The answer must consist of each line of the records below that contains the string "camera".

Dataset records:
#####
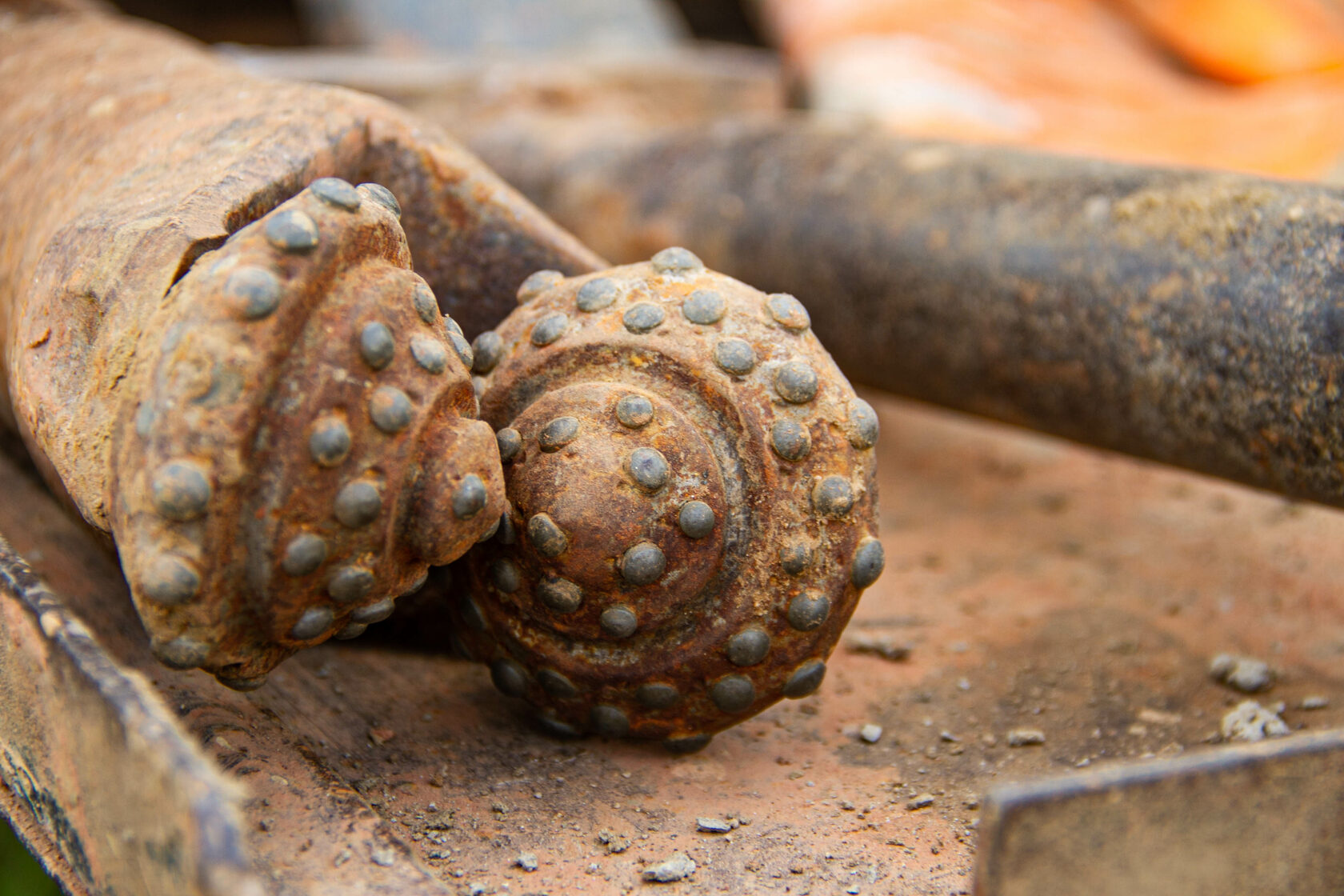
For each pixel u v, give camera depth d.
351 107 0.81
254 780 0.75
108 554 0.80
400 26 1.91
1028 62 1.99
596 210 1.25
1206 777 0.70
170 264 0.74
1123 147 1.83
#####
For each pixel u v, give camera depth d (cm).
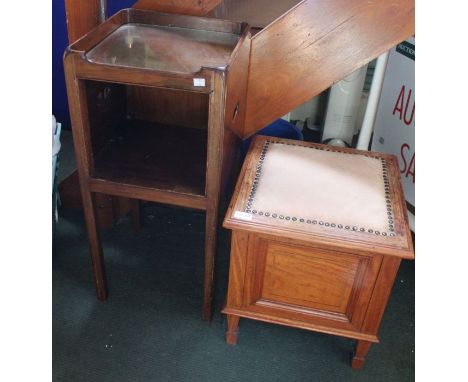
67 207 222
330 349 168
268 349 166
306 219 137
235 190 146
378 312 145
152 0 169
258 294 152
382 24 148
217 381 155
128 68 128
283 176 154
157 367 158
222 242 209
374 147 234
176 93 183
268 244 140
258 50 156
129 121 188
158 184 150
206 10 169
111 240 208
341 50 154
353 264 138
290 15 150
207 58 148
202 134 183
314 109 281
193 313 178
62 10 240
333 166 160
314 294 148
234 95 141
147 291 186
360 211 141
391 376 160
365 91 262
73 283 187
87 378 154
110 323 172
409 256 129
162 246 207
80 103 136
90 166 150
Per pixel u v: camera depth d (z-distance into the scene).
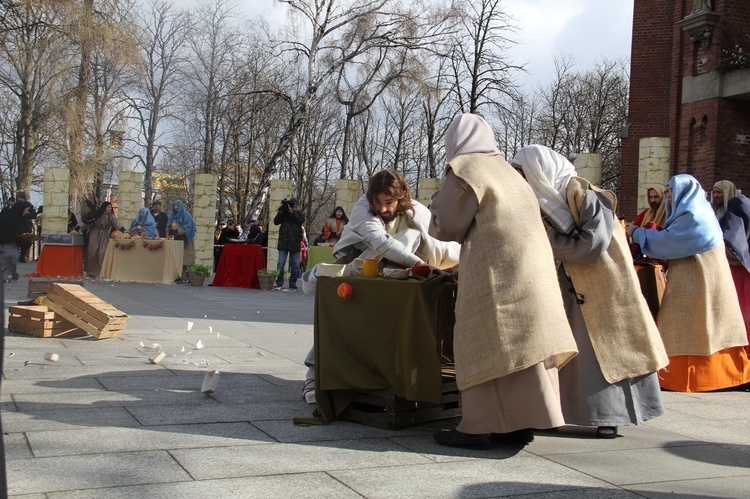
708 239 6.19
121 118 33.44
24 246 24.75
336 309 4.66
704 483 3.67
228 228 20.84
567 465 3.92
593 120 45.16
#####
■ Written solution
For each pixel u v, give camera depth d.
For each pixel u v, give camera depth d (cm).
Per pixel u v: camera depth d (z-distance into the scene).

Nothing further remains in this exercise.